In our DN patients, factors associated with albuminuria are closely controlled and this could explain partially the lack of clinic response to losartan treatment. Although activation of RAS is related to albuminuria, there are other critical factors associated with its development that probably will be more relevant in non-obese DN patients with good blood pressure, lipid, and glycemic control. There are also other reasons that could explain the lack of therapeutic responses to RAS inhibition including incomplete inhibition of RAS, lack of effects on structural hallmarks of DN, and reversibility of established renal lesions on these patients [55, 56]. Evidences suggested that microalbuminuria may not be the ideal marker of DN progression [57, 58]. Moreover, our proteomic approach pointed out some possible candidates involved in DN and losartan treatment since differences were statistically significant among the three studied groups. A validation study, on a greater cohort and during a longer period, would be necessary.

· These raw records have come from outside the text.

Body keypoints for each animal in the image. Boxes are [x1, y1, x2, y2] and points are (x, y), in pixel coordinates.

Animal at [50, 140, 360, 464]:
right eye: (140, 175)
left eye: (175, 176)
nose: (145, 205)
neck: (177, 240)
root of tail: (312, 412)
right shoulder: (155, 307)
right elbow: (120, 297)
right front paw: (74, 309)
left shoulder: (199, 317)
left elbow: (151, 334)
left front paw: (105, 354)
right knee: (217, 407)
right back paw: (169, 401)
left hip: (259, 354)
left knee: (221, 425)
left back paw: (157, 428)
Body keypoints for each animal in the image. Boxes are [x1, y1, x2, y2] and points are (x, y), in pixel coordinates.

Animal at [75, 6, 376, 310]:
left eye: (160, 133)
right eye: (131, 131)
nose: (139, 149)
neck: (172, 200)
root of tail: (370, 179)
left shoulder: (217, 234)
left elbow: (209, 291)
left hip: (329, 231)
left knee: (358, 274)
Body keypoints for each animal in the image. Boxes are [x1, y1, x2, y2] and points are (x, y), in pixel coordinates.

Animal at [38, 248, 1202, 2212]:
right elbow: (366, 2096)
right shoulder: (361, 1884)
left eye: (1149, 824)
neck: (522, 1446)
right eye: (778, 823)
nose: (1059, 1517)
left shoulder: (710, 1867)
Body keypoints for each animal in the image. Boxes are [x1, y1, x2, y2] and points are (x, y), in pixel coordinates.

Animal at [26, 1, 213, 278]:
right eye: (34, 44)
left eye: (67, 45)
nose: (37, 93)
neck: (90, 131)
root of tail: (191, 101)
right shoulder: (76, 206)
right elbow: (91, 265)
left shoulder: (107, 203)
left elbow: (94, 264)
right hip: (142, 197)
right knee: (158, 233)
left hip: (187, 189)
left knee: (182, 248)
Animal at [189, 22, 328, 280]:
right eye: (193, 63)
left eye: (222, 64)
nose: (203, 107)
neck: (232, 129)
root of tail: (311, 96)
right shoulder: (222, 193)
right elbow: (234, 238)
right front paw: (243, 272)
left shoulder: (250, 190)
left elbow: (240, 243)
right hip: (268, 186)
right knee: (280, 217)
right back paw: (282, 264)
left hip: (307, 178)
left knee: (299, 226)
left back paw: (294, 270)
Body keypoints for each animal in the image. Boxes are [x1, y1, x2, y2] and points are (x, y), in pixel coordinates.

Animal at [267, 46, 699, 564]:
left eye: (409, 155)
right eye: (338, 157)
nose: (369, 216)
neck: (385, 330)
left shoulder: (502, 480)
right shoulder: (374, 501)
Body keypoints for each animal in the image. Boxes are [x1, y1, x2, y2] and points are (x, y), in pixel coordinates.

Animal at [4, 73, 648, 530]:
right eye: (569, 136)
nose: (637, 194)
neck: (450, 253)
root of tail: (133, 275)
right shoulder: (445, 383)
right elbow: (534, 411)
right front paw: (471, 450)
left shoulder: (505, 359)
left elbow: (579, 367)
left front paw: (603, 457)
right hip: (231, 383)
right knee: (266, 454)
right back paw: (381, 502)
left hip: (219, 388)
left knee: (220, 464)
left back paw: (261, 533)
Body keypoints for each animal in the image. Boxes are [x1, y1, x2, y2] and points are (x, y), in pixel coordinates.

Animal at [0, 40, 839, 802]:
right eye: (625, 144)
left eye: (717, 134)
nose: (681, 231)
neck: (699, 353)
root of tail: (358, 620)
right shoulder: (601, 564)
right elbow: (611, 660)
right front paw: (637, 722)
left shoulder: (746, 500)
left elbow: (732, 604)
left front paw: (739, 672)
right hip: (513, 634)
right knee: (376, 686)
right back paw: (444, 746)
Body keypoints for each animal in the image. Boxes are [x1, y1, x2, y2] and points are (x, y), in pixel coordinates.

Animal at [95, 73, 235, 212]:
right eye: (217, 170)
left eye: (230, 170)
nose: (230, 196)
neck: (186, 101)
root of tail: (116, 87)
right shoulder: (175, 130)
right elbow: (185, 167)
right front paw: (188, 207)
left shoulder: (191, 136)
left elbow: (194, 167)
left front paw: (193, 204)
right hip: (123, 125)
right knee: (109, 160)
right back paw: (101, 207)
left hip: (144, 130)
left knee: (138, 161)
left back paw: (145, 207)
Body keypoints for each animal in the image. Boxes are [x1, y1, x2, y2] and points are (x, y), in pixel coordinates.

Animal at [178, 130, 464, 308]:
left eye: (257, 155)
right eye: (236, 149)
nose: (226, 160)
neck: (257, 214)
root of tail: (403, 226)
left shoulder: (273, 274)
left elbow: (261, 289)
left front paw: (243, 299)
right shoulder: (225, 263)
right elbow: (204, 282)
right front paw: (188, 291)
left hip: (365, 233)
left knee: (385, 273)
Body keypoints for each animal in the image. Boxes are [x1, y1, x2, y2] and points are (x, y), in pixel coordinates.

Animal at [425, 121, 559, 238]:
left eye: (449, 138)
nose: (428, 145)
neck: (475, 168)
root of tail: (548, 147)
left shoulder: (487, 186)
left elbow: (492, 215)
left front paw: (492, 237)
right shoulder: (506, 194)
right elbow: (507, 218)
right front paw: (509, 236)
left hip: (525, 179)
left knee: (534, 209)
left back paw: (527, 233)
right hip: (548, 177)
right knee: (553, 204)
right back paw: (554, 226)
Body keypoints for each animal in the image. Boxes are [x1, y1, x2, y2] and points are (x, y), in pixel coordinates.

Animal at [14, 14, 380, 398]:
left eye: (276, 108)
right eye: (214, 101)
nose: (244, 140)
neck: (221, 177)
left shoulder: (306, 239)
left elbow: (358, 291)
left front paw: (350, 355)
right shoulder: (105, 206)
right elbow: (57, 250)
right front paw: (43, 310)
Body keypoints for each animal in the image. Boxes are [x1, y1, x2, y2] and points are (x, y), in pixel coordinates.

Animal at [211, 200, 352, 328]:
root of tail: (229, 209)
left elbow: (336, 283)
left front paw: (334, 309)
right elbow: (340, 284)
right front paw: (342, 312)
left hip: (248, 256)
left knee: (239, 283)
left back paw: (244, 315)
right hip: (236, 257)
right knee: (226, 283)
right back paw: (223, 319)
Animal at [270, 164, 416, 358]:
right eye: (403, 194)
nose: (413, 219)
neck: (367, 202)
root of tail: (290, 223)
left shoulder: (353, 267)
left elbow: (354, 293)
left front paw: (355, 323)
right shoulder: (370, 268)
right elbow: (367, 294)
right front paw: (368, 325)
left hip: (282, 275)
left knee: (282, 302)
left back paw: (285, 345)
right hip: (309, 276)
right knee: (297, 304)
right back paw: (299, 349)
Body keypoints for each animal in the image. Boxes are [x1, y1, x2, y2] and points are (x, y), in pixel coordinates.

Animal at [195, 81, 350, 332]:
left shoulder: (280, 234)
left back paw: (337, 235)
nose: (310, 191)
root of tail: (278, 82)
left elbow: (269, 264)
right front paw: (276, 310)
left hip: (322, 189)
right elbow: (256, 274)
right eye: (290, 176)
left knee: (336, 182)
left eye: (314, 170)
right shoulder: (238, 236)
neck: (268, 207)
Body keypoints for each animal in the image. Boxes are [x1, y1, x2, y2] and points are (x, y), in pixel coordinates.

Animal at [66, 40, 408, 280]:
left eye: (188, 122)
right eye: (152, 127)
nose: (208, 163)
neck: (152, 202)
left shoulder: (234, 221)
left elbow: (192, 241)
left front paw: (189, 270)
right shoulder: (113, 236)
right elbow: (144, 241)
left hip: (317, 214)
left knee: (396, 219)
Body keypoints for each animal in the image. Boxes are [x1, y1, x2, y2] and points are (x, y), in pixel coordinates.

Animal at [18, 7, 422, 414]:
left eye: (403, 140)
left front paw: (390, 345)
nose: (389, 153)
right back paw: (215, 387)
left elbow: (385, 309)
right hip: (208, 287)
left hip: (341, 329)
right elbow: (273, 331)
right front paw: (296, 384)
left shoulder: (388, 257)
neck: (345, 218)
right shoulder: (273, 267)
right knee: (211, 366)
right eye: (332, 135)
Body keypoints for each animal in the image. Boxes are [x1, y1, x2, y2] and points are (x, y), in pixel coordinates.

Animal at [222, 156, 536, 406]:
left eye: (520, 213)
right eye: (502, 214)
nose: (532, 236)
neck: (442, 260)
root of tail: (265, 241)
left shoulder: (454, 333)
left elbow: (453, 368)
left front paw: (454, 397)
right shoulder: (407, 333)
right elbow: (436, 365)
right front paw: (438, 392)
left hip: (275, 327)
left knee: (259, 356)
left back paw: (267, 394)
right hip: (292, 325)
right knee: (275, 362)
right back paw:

In conclusion, our results point to neprilysin and VCAM-1 as possible candidates involved in incipient DN pathology and RAS inhibition treatment in elderly males. If ongoing clinical trials with double inhibition of RAS and neprilysin are satisfactory, they could help in the clinical management of the disease. Moreover, urine detection of these proteins could serve as potential new tools as DN progression biomarkers.